Corticosteroid responsive conditions Flashcards
Corticosteroids can be used for
replacement therapy when there is an insufficiency or they can be used in the treatment of disease.
The adrenal cortex (in healthy individuals) secretes
• CORTISOL (glucocorticoid) and ALDOSTERONE (mineralocorticoid).
In replacement therapy,
•hydrocortisone is used to replace cortisol and fludrocortisone is used to replace aldosterone.
In glucocorticoid therapy of other diseases, hydrocortisone is
• rarely used since it also has mineralocorticoid activity which can lead to fluid retention. However, it is still useful for topical treatments.
Betamethasone and Dexamethasone have
• HIGHER GLUCOCORTICOID (=anti-inflammatory) and lower mineralocorticoid activity than Prednisolone making them a better drug for high-dose therapy. However, Prednisolone remains the drug of choice for most oral corticosteroid treatments since it has a larger margin of safety.
If oral corticosteroids are used, they should be
taken in the morning, so they don’t suppress the natural adrenal activity which is most active at NIGHT. (corticosteroids supress cortisol secretion).
Long-term treatment can lead to
• adrenal atrophy, abrupt withdrawal can lead to adrenal deficiency which may lead to hypotension or death. Withdrawal is also linked with cold and flu-like symptoms, itching and weight loss.
Patients should also be advised to
• stay clear of people with chickenpox, shingles or measles due to immunosuppression.
Steroids should also be used in caution in children due to
• possible growth restrictions.
Corticosteroids and anticoagulants
Corticosteroids may enhance the anticoagulant effects of warfarin at high doses; they may reduce anticoagulant effects at lower doses.
Mineralocorticoid side-effects
(most likely with fludrocortisone – most potent) include hypertension, sodium + water retention, and the loss of potassium and calcium. Aldosterone is a mineralocorticoid involved in the rennin- angiotensin system – hence increased sodium and decreased potassium and hydrogen ions
Glucocorticoid side-effects
include diabetes, osteoporosis (>3m use: prophylaxis with bisphosphonate), muscle wasting, psychiatric reactions; also, potentially peptic ulceration (take with/after food). High doses cause avascular necrosis of femoral head. Hydrocortisone is a glucocorticoid; it has anti- inflammatory + immunosuppressive effects (hence ulceration); they increase blood glucose levels (hence diabetes) and mobilise calcium (hence osteoporosis).
Side effects can be minimised by
using the lowest effective dose for the minimum time period.

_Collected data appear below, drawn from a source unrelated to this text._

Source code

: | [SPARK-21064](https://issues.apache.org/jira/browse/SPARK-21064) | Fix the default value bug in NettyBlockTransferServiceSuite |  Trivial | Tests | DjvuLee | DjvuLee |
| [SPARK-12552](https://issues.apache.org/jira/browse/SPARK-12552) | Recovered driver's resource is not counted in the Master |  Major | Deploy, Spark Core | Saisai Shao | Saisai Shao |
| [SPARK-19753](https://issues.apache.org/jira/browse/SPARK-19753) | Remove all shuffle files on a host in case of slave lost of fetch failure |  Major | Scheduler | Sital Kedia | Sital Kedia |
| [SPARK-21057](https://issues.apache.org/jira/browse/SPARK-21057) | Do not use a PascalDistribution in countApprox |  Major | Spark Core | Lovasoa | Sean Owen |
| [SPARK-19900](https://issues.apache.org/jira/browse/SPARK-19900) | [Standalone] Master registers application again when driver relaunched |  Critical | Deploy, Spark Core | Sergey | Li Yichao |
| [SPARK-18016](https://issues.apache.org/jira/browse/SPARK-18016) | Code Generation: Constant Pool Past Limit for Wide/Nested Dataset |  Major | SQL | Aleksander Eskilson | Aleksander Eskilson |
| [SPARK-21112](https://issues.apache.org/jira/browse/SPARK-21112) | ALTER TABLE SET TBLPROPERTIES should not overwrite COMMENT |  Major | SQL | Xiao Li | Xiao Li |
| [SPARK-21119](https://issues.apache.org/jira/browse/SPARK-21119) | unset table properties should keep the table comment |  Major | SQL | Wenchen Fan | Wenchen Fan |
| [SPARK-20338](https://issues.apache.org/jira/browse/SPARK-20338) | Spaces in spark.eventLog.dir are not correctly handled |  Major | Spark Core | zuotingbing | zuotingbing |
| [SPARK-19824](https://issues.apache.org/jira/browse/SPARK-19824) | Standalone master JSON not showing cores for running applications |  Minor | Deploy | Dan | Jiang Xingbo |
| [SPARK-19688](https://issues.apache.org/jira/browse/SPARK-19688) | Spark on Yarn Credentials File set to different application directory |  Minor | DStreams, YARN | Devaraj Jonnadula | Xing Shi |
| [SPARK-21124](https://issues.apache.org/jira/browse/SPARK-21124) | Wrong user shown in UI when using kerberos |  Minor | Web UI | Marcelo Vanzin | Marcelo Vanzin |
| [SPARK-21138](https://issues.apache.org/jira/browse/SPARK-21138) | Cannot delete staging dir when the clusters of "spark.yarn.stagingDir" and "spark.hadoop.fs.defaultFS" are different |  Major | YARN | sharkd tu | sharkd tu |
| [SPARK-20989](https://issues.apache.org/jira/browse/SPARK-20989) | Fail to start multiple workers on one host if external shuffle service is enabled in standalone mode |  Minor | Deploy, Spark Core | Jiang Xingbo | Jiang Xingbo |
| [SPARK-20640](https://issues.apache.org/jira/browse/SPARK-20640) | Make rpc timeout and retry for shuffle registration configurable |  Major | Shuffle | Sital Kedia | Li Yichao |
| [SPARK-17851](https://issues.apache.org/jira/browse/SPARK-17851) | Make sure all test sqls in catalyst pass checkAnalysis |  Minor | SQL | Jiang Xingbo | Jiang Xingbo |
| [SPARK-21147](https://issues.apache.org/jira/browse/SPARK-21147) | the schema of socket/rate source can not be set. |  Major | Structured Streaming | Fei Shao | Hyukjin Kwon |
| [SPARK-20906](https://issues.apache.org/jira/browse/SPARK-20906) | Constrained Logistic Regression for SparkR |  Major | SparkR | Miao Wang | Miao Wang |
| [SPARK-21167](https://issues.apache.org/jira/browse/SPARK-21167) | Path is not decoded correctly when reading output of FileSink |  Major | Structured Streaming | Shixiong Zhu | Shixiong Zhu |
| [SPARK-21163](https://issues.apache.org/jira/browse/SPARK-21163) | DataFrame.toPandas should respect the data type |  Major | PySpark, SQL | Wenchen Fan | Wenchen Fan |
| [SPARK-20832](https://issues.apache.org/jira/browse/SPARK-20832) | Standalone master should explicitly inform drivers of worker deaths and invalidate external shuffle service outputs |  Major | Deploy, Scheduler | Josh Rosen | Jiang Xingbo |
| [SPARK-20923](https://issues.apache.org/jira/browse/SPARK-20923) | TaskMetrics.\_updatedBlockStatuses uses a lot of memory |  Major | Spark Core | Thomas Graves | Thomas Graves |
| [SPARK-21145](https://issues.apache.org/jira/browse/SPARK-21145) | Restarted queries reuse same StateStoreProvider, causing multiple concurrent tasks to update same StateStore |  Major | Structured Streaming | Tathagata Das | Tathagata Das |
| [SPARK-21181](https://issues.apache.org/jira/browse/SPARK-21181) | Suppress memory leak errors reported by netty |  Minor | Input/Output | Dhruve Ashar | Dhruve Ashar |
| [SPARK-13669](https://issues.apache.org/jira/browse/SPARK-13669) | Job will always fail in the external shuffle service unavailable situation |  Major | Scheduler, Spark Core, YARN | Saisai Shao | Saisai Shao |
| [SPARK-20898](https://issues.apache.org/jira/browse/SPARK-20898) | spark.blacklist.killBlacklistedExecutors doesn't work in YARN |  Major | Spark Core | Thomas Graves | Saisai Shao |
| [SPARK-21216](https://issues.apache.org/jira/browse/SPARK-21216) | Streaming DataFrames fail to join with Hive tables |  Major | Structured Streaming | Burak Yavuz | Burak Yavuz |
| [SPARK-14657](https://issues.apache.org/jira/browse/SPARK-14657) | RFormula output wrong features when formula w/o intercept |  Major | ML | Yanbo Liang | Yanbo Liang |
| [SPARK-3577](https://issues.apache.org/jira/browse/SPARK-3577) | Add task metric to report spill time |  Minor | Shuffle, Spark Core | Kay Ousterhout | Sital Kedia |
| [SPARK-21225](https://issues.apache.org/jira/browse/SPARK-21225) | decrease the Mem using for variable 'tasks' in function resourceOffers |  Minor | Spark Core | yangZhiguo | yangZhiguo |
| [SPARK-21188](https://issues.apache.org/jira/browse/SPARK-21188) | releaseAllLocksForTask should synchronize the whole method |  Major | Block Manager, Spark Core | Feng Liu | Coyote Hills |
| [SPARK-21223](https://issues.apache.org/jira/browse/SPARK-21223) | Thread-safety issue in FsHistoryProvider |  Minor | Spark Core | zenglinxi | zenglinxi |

Glucocorticoid and Mineralocorticoid activity
When comparing the potencies of corticosteroids in terms of their anti-inflammatory (glucocorticoid) effects it should be noted that high glucocorticoid activity in itself is of no advantage unless it is accompanied by relatively low mineralocorticoid activity.
• The high mineralocorticoid activity of Hydrocortisone
resulting in fluid retention, makes it unsuitable for long-term use. Thus, it is used on a short-term basis by I.V. injection for the emergency management of some conditions. The relatively moderate anti-inflammatory potency of hydrocortisone makes it a useful topical corticosteroid for inflammatory skin conditions because side effects are less marked.